Also, I like to venture into old downtown Las Vegas, which is Spanish for “the meadows,” none of which I have seen yet—on this trip or on any previous excursions to Vegas. You remember the old neon-lit statue of the cowboy, who appeared to be signaling for a “first down?” Vic, his nickname, is still at it and to be politically correct Las Vegas has a statue of “Vicki” across the street. To date, there is no confirmation that they have children. Don’t bet that they won’t someday, the way our world is going.

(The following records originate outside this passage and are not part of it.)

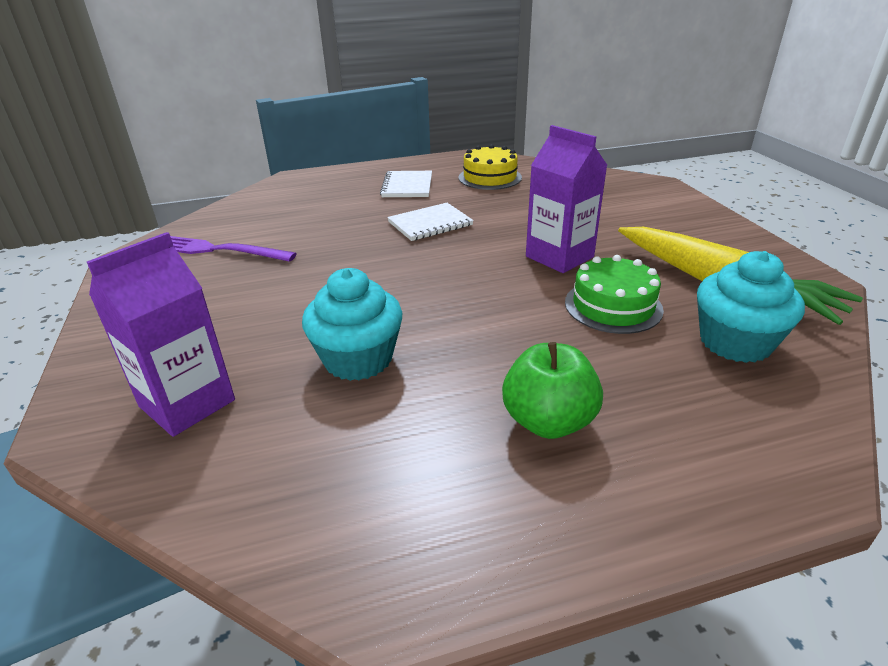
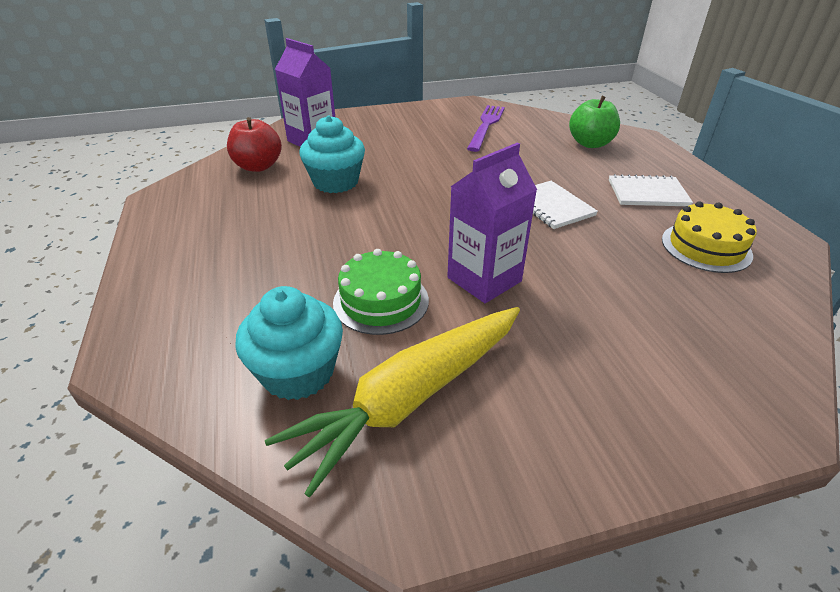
camera: 90 degrees right, 5 degrees up
green apple [502,342,603,439] -> green apple moved to [569,96,620,148]
none -> red apple [227,117,282,172]

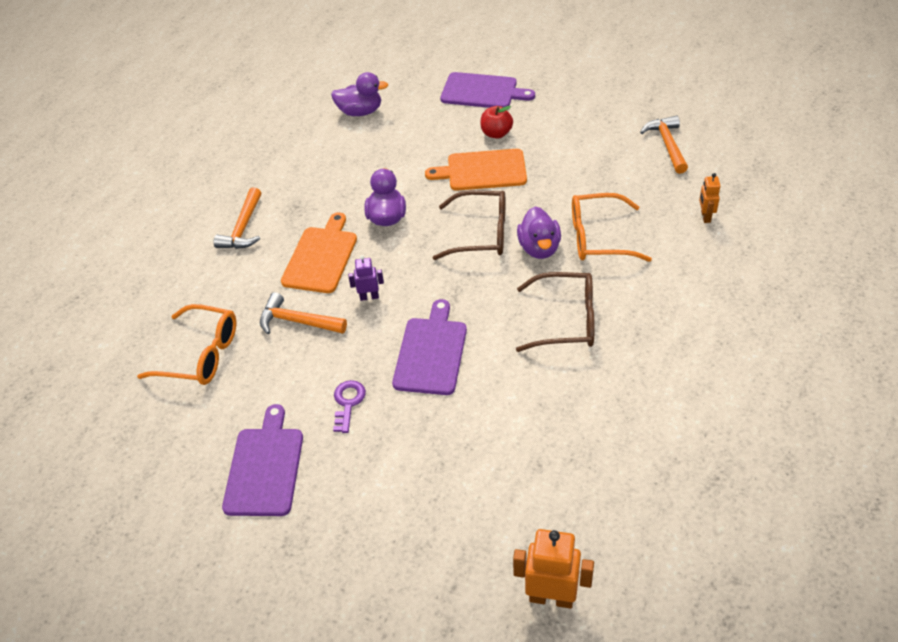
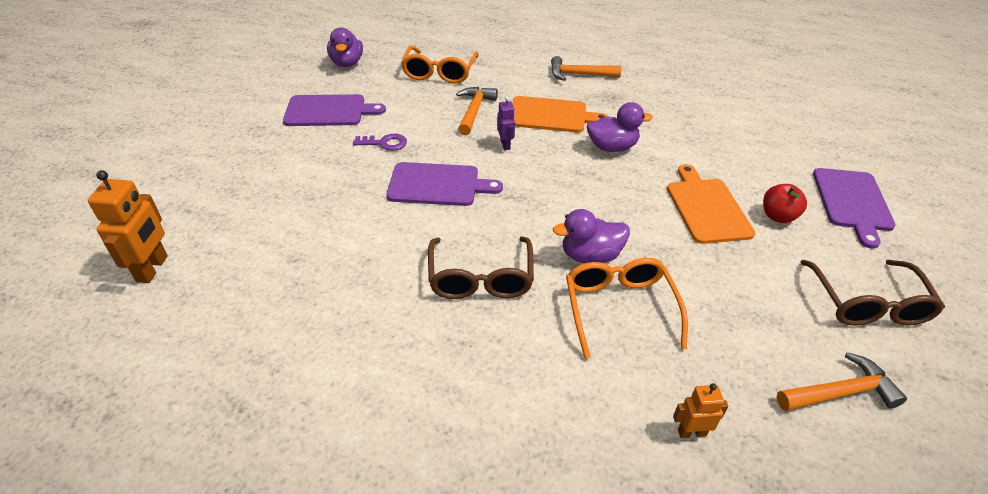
camera: 80 degrees right, 5 degrees down
purple duck [331,72,388,116] -> purple duck moved to [327,27,363,67]
brown glasses [433,190,505,260] -> brown glasses moved to [801,260,945,326]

A great place to enjoy a steak in this part of the world is “Oscar’s” on Main Street, old downtown Vegas. You might get lucky and have Arlene Machucha, the mother of three “amazing” boys, wait your table. A pretty brunette of Salvadorian descent, she and her husband Alex are happily ensconced in the food business. A young couple raising their kids, wanting the best opportunity for them, just like the rest of us—it just happens to be in the gambling capital of the world. You can take something called the “scenic loop,” a tour around the city which includes a stop at the Hoover Dam, if you choose. You can also helicopter into the Grand Canyon, and you can lose the title to your house here if you are foolish enough. The history of Vegas is compelling—from Bugsy Siegel, the gangster who helped get major development here under way with the Flamingo Hotel, to the eccentric Howard Hughes to Frank Sinatra, Dean Martin and the rat pack. They have all gone to that Great Casino in the sky.
Las Vegas once attracted visitors who came here to witness atomic bomb explosions and now to bet on the hometown football franchise, the Raiders. “You can take it or leave it,” says Chris Byrd, a highly successful lawyer, says of the gambling option. A native of Buffalo with two degrees from Notre Dame, Chris hated the snow and came here for the weather and golf.
Walking by the gift shop the Aria Hotel, I saw a prominent, “Hangover Kit,” for $20.00. Thankfully, I don’t have a need for such anymore, making me the exception among the 50 million visitors who come here each year. I don’t gamble and I only drink one glass of wine with dinner. If I book a trip back this way, there will likely be a posse at the arrival gate informing me that I am not welcome here anymore.
And how did this desert town make it big. Believe it or not, it was the Morman bankers who financed the development of “Sin City.”